BEGIN SOURCE DATA

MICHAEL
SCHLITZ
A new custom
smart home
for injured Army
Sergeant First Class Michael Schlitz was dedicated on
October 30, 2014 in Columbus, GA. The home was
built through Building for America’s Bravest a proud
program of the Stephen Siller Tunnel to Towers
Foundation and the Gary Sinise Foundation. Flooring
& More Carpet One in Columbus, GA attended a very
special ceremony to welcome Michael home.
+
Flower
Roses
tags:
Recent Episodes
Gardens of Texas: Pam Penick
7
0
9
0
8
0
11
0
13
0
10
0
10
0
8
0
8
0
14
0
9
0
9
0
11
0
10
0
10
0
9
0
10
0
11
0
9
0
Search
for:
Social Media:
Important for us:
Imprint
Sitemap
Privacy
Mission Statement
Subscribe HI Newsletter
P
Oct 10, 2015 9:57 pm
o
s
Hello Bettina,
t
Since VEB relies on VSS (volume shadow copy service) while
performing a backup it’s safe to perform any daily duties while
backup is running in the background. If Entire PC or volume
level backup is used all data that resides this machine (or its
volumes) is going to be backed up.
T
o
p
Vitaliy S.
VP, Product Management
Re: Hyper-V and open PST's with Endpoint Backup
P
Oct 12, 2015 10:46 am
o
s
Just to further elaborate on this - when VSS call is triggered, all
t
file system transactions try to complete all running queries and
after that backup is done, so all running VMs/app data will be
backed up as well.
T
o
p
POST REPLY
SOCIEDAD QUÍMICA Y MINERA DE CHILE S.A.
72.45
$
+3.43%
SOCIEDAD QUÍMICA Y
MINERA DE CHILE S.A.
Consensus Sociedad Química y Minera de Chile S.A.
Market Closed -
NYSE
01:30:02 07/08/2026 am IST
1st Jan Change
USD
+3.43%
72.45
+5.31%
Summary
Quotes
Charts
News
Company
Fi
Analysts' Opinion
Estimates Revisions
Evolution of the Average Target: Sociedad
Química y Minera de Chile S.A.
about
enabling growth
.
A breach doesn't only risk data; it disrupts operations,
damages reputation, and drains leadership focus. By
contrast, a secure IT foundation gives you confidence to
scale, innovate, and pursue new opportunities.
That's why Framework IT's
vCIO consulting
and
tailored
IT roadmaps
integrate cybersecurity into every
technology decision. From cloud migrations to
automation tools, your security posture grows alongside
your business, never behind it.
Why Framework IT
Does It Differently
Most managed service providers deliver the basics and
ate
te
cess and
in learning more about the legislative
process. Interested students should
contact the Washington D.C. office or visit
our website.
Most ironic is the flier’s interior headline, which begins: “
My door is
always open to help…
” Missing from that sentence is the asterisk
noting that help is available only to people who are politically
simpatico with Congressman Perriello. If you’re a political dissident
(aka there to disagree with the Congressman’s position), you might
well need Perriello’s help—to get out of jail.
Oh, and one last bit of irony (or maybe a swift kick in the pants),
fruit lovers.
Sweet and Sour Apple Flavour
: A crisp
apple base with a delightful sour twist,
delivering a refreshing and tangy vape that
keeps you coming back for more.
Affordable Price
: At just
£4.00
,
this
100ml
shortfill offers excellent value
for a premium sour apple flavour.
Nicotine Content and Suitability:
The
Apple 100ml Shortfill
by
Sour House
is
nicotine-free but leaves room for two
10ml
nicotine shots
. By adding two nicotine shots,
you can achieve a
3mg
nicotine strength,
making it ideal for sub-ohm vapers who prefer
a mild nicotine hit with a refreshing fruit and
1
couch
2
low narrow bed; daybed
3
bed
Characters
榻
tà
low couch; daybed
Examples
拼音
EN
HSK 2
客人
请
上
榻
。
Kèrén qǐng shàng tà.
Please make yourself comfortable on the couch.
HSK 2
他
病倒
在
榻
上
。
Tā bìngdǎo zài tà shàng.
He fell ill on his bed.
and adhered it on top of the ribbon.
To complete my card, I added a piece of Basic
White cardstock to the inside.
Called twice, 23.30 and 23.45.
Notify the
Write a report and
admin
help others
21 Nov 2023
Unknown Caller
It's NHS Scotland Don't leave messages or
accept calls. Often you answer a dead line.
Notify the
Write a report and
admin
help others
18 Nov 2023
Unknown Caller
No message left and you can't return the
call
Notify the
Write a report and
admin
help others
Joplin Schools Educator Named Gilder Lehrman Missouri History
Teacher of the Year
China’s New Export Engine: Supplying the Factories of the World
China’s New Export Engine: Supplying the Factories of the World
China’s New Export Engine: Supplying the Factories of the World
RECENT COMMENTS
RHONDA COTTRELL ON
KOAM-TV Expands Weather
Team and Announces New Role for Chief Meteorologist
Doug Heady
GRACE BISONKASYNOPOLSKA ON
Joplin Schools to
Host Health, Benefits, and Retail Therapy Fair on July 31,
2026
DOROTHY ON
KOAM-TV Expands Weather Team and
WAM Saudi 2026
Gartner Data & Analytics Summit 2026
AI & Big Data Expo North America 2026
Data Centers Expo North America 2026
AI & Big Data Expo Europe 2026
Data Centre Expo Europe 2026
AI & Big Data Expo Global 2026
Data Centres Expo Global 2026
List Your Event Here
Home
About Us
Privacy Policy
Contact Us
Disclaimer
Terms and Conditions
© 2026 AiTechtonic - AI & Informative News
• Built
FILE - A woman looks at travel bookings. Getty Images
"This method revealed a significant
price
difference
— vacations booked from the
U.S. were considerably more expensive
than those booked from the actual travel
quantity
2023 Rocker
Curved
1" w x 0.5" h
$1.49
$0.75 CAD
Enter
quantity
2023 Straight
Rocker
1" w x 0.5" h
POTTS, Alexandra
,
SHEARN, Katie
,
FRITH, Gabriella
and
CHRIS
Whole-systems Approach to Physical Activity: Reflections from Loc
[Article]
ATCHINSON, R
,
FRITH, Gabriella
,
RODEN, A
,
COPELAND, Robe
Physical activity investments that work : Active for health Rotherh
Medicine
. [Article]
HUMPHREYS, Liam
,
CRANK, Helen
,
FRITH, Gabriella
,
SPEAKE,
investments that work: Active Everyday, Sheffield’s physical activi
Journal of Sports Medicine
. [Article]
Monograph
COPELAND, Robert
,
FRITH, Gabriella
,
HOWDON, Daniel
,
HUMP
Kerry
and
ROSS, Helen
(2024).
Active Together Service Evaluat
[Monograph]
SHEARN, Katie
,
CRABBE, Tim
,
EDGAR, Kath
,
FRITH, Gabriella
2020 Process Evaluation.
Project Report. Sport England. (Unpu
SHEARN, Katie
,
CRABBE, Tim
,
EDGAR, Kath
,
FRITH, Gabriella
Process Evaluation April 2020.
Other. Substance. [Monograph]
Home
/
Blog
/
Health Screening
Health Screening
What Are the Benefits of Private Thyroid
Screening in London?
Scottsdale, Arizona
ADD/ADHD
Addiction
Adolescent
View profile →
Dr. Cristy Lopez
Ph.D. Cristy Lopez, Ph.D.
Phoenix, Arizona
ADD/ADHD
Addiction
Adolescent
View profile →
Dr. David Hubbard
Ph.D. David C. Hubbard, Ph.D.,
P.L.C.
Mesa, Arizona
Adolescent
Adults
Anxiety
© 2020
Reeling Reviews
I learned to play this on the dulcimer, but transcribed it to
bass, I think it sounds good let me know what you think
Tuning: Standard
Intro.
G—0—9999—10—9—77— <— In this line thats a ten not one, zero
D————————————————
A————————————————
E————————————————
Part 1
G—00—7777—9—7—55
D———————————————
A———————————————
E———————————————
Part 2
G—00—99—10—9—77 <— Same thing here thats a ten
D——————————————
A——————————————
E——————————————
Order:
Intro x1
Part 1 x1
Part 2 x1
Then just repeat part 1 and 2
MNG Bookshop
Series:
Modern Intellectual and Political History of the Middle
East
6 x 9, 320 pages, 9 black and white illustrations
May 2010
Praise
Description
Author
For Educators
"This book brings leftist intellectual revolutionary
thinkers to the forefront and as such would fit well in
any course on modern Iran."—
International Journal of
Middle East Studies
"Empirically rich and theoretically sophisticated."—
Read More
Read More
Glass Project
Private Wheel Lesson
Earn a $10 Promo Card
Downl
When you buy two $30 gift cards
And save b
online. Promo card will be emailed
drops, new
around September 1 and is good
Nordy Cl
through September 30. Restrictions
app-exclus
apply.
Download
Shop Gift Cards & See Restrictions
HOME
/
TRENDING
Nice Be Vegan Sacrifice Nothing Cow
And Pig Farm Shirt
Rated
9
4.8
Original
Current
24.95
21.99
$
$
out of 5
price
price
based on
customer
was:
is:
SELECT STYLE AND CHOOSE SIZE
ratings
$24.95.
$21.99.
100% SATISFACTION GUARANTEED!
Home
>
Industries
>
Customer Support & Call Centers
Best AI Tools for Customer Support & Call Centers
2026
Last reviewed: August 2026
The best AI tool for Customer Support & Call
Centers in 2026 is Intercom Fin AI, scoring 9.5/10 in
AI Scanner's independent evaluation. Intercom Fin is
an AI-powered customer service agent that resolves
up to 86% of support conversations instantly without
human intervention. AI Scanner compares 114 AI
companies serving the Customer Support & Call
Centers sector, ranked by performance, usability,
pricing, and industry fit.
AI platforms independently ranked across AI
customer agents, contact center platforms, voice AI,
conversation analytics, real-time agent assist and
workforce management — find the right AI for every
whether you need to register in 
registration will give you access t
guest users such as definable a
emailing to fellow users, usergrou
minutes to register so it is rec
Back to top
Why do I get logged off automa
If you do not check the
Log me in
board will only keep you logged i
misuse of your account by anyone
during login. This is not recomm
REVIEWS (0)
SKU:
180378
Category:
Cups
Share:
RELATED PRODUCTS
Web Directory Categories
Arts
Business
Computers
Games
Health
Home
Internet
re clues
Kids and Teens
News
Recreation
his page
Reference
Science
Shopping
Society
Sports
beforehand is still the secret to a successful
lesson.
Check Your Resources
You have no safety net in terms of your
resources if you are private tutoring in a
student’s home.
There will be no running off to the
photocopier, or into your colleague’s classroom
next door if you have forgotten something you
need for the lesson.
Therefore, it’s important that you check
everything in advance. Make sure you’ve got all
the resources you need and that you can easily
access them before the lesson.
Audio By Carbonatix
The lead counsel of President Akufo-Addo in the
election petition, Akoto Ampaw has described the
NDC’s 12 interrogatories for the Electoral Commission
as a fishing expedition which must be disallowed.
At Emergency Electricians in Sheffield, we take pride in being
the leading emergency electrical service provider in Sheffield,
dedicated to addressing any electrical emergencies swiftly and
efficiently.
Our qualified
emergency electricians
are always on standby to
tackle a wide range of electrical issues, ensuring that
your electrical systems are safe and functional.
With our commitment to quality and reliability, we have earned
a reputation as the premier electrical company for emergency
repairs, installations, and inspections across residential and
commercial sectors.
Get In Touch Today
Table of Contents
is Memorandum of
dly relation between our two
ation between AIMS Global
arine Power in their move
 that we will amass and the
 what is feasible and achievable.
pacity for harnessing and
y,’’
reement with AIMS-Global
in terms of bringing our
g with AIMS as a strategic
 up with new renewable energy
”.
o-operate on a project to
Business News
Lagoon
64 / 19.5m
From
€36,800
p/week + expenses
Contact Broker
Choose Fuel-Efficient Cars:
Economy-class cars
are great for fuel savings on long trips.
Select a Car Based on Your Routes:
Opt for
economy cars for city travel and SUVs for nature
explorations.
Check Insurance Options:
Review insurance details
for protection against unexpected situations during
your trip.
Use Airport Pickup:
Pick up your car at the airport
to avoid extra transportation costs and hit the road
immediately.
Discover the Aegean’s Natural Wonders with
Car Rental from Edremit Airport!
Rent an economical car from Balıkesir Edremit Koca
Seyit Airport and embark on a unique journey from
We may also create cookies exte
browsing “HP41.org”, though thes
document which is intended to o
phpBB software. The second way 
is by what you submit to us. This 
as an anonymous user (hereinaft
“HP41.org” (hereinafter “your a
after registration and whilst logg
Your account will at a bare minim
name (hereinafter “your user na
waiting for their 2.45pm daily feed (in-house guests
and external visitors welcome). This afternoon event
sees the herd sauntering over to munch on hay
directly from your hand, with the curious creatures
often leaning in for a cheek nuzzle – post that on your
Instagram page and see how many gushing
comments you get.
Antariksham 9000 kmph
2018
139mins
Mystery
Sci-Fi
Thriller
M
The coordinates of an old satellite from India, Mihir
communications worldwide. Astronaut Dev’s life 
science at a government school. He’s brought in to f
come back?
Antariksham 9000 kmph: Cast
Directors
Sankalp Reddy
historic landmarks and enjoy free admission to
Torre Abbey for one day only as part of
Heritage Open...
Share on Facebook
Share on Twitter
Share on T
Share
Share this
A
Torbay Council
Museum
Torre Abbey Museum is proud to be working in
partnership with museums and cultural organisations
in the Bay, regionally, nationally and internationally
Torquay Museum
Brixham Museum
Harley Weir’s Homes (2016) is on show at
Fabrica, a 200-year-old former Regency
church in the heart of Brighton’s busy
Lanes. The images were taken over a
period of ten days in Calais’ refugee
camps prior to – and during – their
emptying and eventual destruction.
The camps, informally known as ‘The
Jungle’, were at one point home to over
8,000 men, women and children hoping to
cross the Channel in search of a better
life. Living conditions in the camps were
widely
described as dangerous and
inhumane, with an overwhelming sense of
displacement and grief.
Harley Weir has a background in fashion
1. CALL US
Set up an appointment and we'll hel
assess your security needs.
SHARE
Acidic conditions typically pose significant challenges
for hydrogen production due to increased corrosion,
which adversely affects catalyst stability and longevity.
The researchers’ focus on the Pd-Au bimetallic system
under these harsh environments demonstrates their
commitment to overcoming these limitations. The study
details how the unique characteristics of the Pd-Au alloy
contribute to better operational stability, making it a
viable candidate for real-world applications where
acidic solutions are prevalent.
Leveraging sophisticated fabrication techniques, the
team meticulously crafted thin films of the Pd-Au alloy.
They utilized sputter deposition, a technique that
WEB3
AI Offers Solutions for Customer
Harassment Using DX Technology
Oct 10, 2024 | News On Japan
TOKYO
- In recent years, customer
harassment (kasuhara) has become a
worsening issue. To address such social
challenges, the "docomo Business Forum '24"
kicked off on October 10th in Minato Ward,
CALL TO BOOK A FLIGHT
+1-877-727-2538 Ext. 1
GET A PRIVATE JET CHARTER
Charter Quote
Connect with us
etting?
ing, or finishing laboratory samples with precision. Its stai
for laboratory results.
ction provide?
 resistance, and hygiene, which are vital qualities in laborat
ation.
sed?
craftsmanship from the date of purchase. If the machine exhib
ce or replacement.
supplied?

END SOURCE DATA

JOB ITEM:
Within the listing above, find every line containing the string "September" and return it.

ANSWER SPACE:
around September 1 and is good
through September 30. Restrictions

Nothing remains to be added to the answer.